Oh, and by the by, the story of getting the Schevchenko statue erected in Washington is another fascinating tale of Cold War intrigue, richly detailed in an article in Ukrainian Week:

The dramatic campaign to build the Shevchenko monument continued for five years. “Two superpowers, American and Soviet, were pitted against each other,” wrote Antin Drahan in his book Shevchenko in Washington. The Soviet embassy twice appealed to the U.S. Department of State demanding plans for the monument be scrapped. It was joined by the puppet representation of the Ukrainian SSR in the UN.

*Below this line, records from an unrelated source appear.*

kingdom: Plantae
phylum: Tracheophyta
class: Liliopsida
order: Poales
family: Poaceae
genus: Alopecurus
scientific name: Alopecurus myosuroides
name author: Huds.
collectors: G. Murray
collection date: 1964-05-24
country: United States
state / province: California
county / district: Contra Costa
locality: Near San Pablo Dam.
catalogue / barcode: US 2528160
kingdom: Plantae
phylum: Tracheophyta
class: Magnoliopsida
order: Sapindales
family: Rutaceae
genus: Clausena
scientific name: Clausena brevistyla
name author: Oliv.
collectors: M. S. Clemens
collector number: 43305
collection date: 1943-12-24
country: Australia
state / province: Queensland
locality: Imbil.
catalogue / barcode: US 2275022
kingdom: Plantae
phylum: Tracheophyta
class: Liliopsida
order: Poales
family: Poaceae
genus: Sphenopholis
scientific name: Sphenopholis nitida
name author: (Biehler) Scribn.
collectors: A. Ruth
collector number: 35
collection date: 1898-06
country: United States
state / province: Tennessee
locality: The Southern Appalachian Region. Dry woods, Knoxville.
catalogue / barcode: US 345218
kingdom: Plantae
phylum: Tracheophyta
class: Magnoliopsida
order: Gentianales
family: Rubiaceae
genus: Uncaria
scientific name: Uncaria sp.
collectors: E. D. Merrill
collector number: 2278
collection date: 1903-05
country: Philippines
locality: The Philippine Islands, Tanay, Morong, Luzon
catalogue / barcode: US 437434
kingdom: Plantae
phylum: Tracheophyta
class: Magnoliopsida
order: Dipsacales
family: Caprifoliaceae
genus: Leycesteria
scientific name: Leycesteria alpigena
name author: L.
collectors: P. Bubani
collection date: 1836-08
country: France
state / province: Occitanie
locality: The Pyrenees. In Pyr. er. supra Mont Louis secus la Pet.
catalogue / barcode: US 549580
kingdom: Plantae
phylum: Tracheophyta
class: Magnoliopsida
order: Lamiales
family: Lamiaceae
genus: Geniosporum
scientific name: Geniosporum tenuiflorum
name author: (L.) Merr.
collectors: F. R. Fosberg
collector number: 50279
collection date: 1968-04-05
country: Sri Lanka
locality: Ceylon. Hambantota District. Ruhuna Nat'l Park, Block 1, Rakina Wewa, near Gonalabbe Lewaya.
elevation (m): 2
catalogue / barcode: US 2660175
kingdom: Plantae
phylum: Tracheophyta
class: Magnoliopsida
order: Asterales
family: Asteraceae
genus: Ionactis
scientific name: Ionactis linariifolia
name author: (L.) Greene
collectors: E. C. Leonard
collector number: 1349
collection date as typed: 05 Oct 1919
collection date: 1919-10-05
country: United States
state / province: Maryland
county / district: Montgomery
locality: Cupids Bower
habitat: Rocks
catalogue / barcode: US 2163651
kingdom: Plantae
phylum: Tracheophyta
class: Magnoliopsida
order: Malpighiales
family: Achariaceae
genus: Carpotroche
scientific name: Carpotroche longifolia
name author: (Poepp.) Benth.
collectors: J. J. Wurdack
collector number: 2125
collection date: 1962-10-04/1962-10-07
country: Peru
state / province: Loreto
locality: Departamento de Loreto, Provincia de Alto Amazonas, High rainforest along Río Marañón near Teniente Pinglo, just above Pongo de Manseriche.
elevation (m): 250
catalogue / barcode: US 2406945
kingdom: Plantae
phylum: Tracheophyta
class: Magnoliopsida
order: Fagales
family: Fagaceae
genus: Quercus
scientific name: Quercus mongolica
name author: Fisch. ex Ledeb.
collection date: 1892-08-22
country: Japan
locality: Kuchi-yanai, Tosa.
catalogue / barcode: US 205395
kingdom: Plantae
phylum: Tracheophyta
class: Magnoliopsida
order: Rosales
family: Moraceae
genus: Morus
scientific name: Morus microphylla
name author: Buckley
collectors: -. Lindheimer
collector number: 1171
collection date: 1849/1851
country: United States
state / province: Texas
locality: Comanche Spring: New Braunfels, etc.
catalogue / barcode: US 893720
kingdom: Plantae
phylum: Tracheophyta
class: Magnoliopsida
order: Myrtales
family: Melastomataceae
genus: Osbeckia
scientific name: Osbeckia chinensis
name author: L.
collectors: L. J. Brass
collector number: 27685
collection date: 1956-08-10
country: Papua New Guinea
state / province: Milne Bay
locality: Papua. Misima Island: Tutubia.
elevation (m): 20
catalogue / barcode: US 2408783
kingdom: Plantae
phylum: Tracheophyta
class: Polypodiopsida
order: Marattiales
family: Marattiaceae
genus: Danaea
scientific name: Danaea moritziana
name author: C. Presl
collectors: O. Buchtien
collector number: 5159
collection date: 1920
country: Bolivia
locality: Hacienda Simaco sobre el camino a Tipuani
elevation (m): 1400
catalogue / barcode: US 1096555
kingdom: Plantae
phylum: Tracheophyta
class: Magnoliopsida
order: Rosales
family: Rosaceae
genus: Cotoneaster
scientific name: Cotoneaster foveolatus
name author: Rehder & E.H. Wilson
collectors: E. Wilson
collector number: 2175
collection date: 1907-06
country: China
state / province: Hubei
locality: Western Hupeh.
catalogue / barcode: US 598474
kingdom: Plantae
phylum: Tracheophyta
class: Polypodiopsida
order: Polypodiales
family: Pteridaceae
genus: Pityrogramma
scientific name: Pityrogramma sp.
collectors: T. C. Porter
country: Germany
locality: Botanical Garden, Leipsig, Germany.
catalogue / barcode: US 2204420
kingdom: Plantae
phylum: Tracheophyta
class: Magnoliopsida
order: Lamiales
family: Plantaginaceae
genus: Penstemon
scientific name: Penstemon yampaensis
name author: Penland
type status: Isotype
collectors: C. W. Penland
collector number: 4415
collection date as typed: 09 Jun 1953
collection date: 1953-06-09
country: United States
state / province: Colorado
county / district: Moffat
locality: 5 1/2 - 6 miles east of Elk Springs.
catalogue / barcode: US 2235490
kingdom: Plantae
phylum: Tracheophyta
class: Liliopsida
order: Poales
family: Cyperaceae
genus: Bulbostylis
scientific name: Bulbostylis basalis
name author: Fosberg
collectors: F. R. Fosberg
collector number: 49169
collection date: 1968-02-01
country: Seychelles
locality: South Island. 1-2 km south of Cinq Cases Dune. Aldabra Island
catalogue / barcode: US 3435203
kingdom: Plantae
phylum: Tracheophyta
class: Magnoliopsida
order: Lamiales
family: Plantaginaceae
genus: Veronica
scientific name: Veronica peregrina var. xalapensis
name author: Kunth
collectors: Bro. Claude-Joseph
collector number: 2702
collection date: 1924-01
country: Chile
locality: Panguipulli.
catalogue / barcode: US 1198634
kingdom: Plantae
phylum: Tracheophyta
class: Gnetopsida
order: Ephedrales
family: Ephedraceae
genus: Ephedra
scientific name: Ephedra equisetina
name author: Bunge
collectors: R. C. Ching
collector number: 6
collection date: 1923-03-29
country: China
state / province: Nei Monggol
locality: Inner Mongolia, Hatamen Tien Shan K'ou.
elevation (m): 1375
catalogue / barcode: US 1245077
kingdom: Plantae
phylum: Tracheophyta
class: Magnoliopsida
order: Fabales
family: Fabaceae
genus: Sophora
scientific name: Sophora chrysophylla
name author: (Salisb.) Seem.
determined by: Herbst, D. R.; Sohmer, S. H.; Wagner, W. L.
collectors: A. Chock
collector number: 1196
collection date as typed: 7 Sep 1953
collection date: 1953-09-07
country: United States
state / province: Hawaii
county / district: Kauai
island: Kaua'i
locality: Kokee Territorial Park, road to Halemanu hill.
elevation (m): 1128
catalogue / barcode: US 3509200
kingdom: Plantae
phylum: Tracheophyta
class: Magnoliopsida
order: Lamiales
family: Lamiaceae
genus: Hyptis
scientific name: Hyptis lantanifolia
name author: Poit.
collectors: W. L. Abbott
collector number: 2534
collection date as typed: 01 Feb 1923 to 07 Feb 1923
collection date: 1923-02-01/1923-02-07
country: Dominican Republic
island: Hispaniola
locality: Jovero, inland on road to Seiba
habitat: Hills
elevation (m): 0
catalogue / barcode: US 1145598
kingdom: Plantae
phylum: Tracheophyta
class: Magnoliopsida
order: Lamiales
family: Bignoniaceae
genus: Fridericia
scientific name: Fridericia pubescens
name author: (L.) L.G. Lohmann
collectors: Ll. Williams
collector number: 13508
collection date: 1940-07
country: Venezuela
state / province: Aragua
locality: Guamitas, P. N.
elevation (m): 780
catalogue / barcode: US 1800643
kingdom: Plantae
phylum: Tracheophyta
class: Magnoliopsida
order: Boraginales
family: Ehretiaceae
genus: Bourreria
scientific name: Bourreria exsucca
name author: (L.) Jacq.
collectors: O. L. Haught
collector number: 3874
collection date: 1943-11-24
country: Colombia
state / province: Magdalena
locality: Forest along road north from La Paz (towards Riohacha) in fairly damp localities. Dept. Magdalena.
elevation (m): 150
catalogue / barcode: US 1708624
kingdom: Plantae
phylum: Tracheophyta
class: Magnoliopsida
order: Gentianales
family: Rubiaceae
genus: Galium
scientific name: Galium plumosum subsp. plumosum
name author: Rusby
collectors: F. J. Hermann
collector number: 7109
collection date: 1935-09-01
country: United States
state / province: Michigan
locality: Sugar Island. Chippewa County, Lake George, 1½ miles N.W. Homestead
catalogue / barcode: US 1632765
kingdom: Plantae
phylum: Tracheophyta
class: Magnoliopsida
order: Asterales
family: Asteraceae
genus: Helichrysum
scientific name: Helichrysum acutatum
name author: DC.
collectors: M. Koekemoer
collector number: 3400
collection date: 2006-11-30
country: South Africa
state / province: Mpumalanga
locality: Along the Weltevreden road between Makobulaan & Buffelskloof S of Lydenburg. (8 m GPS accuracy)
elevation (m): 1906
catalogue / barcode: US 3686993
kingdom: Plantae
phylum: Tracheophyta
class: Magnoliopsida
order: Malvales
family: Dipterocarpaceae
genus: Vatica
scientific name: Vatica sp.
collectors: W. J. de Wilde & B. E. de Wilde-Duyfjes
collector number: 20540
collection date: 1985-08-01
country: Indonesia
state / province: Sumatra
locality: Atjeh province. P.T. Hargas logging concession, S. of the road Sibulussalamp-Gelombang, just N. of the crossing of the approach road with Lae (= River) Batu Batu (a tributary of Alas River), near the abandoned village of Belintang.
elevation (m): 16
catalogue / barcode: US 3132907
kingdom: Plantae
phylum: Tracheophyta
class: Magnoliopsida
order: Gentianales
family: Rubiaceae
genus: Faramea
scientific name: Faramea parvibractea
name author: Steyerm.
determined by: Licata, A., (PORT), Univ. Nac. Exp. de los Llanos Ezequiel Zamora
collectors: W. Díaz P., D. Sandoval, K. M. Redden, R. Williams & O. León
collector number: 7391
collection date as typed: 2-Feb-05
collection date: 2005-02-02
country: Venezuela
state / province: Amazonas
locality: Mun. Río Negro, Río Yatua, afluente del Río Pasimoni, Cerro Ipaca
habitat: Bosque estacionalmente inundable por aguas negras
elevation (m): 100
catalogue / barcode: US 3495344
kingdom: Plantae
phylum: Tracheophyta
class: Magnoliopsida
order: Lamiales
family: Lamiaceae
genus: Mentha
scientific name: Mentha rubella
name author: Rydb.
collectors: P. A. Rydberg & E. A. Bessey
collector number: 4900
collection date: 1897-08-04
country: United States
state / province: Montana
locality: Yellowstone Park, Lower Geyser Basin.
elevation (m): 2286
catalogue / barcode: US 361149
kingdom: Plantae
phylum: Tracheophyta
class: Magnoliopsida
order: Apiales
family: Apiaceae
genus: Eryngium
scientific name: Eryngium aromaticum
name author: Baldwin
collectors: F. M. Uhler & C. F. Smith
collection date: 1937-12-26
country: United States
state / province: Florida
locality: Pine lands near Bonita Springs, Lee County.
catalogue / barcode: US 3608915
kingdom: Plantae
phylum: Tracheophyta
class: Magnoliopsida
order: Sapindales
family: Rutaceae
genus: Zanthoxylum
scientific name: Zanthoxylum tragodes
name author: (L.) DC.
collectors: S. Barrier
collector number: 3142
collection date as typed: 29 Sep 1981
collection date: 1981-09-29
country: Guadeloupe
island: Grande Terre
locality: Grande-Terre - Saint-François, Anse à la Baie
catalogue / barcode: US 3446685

Hostile anti-Ukrainian forces rallied around The Washington Post. The newspaper painstakingly portrayed Shevchenko as a hater of Catholics, Orthodox, Russians, Poles, and Jews and, at the same time, as a harbinger of communism. Reputed as a respectable and liberal periodical, it pressed the Congress to repeal the resolution it had passed. Tensions mounted after the site was dedicated when Secretary of the Interior Stewart Udall decided, influenced by an anti-Ukrainian article in The Washington Post, to revise the already decided question. However, these attempts eventually failed.
Sure enough, the statue was unveiled 50 years ago, to these words by then-President Lyndon Johnson:  “[Shevchenko] was more than a Ukrainian — he was a statesman and citizen of the world. He was more than a poet — he was a valiant crusader for the rights and freedom of men. He used verse to carry on a determined fight for freedom.”